#### Exercise aim:
Switch "phylum" to "division" in the lines from the one that has "family: Sciaridae" through the last line of the records, changing nothing else. Give only those lines, and leave the pictures out.

##############################

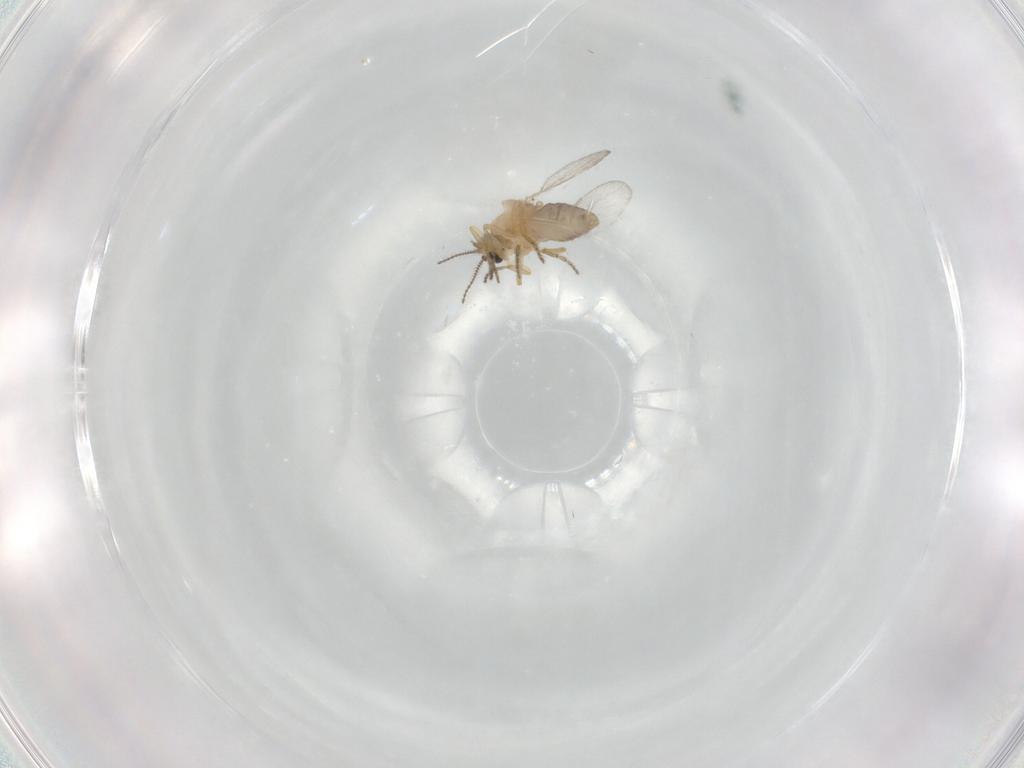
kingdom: Animalia
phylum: Arthropoda
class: Insecta
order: Diptera
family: Ceratopogonidae
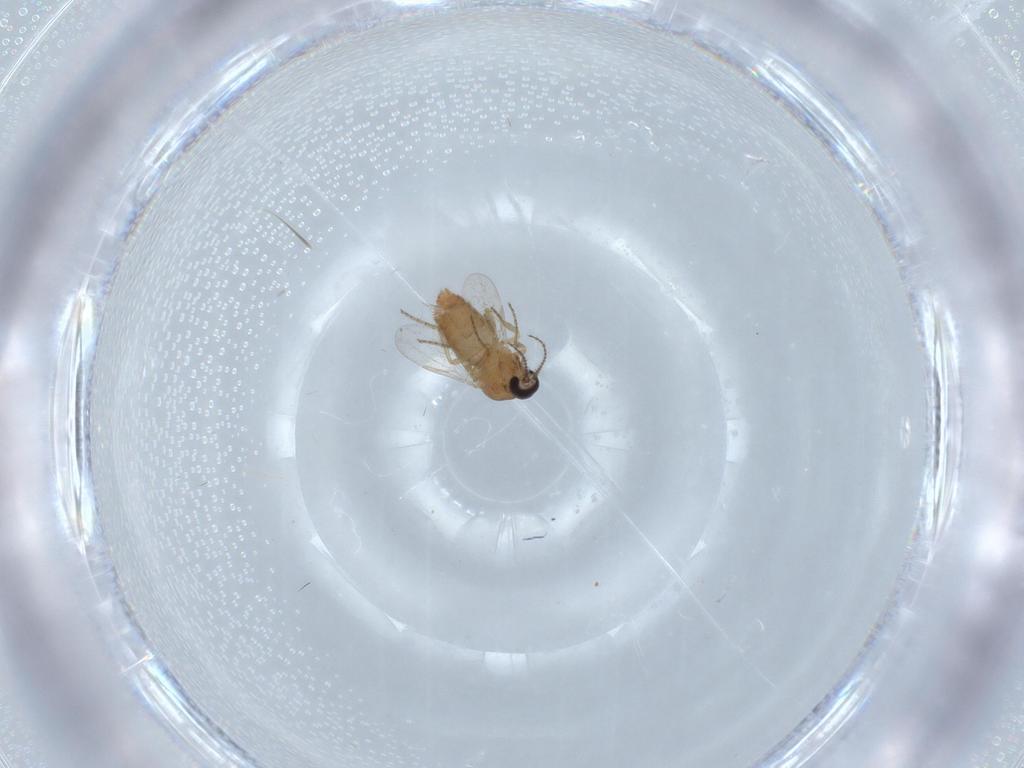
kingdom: Animalia
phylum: Arthropoda
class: Insecta
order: Diptera
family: Ceratopogonidae
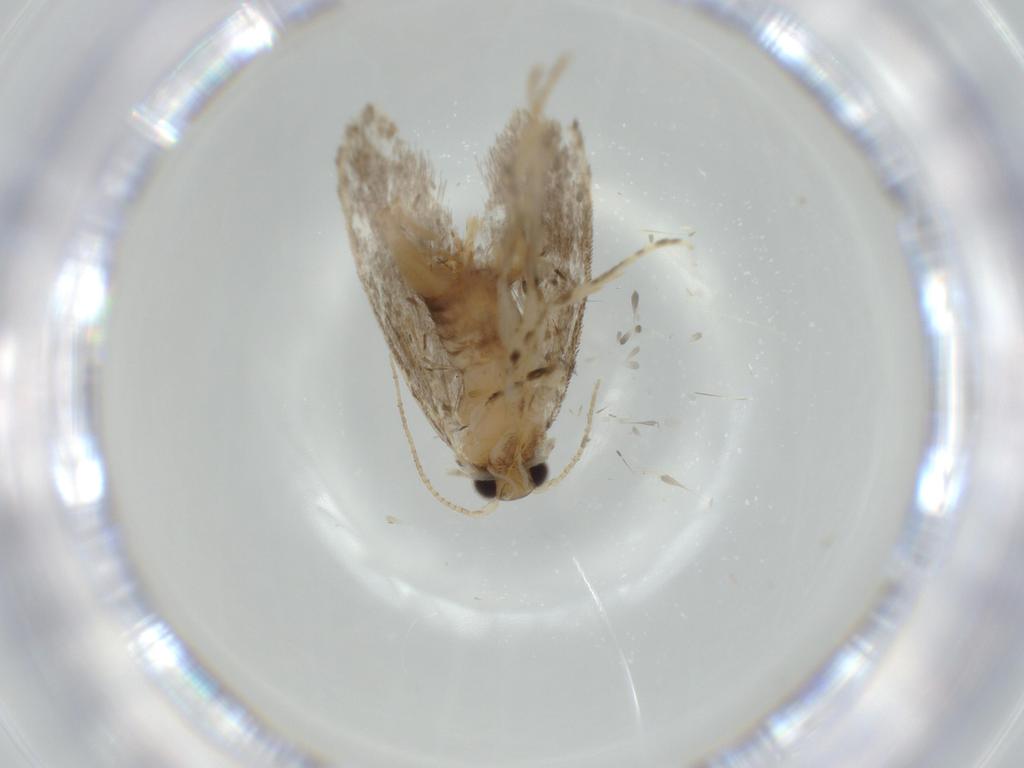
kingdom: Animalia
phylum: Arthropoda
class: Insecta
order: Lepidoptera
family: Tineidae
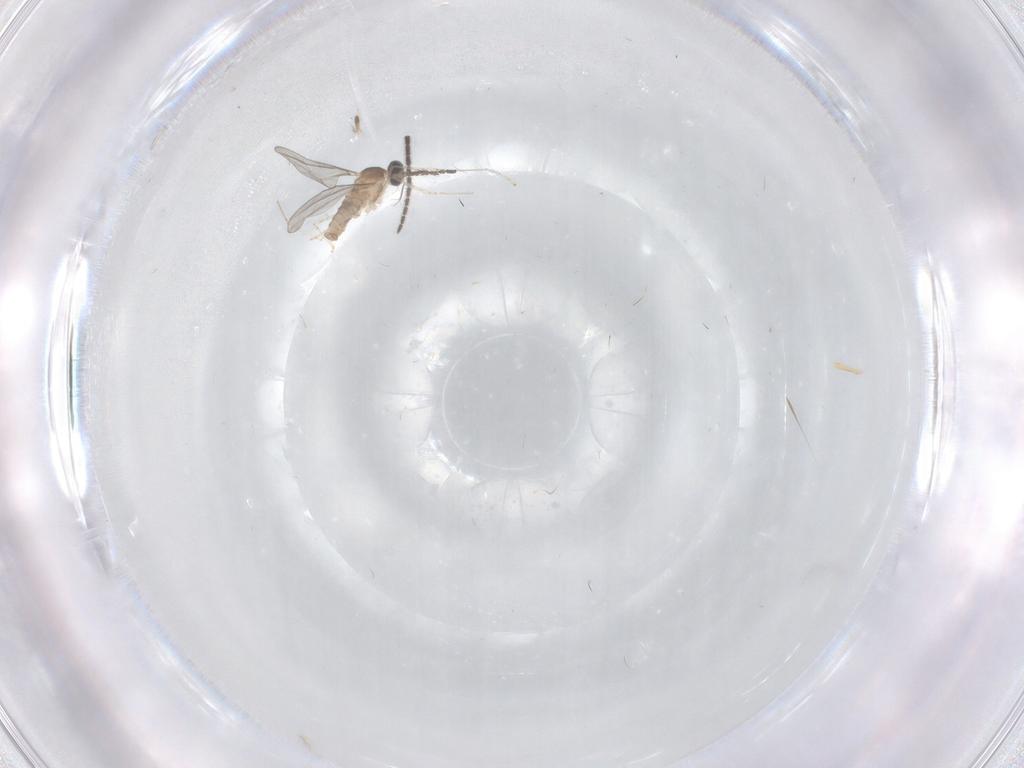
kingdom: Animalia
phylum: Arthropoda
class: Insecta
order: Diptera
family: Sciaridae
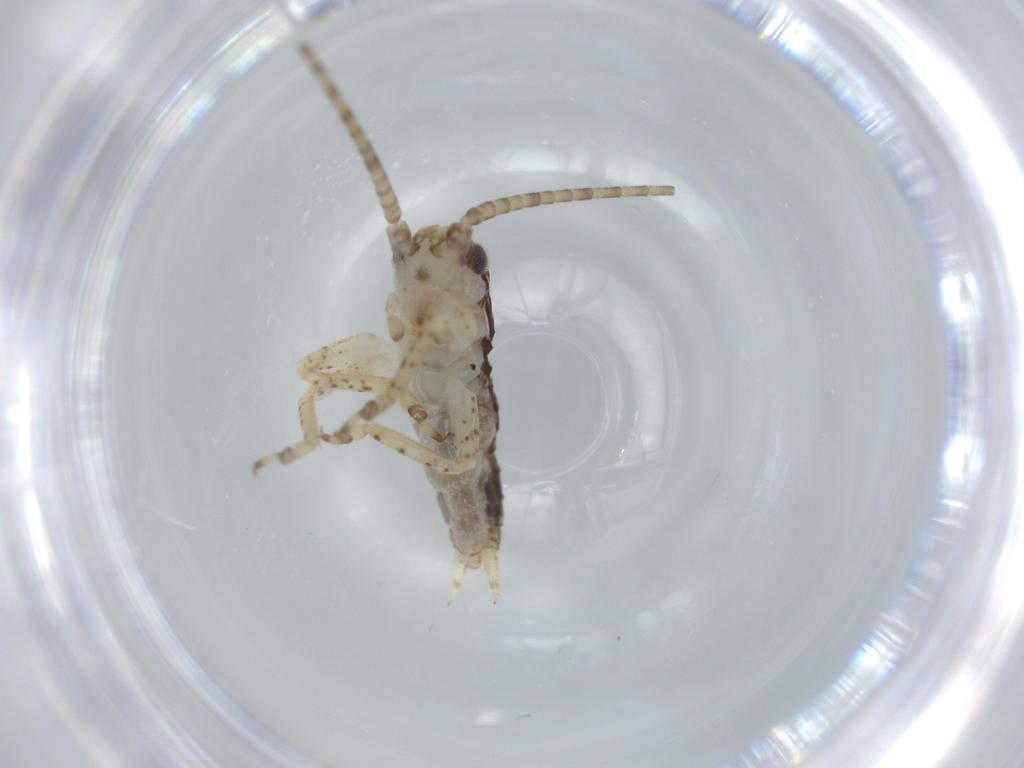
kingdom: Animalia
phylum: Arthropoda
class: Insecta
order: Orthoptera
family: Gryllidae
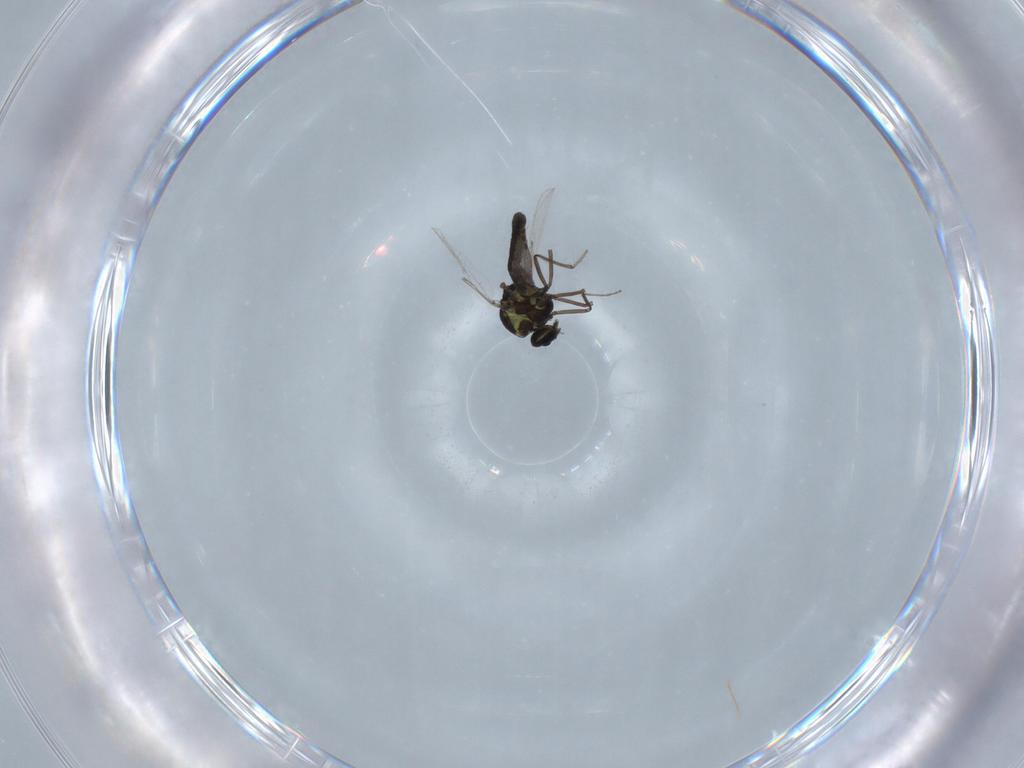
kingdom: Animalia
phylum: Arthropoda
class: Insecta
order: Diptera
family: Ceratopogonidae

##############################

#### Right answer:
family: Sciaridae
kingdom: Animalia
division: Arthropoda
class: Insecta
order: Orthoptera
family: Gryllidae
kingdom: Animalia
division: Arthropoda
class: Insecta
order: Diptera
family: Ceratopogonidae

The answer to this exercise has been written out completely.